--- Input material Enclosed Below ---

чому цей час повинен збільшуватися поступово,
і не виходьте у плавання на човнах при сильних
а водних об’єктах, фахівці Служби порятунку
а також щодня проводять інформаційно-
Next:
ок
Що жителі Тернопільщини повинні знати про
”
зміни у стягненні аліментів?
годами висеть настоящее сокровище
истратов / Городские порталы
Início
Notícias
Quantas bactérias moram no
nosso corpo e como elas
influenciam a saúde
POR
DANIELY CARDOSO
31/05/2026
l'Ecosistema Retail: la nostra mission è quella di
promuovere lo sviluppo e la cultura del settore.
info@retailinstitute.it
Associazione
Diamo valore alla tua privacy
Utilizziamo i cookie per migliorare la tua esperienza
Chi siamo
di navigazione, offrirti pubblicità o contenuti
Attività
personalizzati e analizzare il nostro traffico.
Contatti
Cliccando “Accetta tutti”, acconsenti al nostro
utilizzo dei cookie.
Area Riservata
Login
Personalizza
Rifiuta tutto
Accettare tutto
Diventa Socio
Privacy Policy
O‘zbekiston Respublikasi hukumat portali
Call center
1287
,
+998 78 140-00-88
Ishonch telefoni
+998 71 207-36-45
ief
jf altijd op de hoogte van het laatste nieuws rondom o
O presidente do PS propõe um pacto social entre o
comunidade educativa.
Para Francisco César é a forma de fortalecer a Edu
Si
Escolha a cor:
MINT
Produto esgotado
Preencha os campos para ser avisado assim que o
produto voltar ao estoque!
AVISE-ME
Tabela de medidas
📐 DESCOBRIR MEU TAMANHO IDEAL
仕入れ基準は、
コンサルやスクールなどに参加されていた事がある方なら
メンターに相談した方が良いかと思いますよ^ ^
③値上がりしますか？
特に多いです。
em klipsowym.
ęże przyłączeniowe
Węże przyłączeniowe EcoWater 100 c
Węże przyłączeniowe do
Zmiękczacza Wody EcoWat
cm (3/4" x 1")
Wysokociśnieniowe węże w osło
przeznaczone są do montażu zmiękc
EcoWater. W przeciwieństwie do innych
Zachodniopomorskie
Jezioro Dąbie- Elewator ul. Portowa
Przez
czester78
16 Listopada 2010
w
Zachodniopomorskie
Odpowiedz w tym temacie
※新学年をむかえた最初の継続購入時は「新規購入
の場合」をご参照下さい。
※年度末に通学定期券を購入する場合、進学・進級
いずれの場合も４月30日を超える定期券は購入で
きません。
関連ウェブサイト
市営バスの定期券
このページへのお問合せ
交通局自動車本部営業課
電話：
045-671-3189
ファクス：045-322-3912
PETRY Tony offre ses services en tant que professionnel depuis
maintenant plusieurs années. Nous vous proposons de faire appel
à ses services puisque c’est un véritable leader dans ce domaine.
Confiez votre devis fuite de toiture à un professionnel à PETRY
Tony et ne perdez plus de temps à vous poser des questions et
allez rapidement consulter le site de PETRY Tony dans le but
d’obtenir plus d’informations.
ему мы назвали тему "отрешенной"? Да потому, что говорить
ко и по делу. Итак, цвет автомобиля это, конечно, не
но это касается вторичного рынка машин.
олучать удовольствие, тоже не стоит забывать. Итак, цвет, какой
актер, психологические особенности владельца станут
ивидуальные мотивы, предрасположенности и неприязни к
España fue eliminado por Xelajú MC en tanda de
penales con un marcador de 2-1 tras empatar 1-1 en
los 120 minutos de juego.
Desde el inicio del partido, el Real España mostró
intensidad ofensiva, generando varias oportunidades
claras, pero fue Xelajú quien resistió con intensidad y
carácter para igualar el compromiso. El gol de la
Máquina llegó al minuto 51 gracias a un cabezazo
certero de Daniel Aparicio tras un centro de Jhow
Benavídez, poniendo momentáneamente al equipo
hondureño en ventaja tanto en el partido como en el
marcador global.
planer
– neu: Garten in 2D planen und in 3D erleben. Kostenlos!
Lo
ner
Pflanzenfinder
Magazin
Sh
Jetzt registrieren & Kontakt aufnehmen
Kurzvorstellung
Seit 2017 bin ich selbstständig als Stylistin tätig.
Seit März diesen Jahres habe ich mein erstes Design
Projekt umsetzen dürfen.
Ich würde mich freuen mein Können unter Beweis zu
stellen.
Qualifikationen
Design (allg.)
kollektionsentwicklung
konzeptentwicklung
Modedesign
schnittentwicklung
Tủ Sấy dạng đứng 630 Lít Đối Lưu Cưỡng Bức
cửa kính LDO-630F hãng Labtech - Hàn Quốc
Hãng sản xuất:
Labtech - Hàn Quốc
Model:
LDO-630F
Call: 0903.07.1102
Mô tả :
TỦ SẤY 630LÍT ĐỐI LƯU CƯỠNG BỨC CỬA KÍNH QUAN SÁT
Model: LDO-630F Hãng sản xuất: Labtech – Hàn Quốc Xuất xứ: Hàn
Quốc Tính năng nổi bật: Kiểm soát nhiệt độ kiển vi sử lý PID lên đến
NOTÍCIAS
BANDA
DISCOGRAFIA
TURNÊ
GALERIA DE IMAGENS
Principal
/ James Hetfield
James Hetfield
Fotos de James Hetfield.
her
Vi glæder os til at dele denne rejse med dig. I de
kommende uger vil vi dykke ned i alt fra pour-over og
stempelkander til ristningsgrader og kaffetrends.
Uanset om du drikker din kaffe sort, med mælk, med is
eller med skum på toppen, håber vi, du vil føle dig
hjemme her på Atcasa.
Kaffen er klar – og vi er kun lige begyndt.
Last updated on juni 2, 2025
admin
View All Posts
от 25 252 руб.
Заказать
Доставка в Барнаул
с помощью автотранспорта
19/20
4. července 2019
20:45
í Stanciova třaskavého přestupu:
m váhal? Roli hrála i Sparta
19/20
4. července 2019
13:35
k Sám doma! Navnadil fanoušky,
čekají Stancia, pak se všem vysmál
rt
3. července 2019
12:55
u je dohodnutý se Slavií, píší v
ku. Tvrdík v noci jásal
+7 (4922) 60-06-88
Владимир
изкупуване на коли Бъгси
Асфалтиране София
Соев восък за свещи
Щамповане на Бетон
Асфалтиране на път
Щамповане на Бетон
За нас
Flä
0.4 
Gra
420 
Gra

--- End of Enclosed Input material ---

### Task statement
Check all the records above and select each line where the string "Асфалтиране" is found.

### Response
Асфалтиране София
Асфалтиране на път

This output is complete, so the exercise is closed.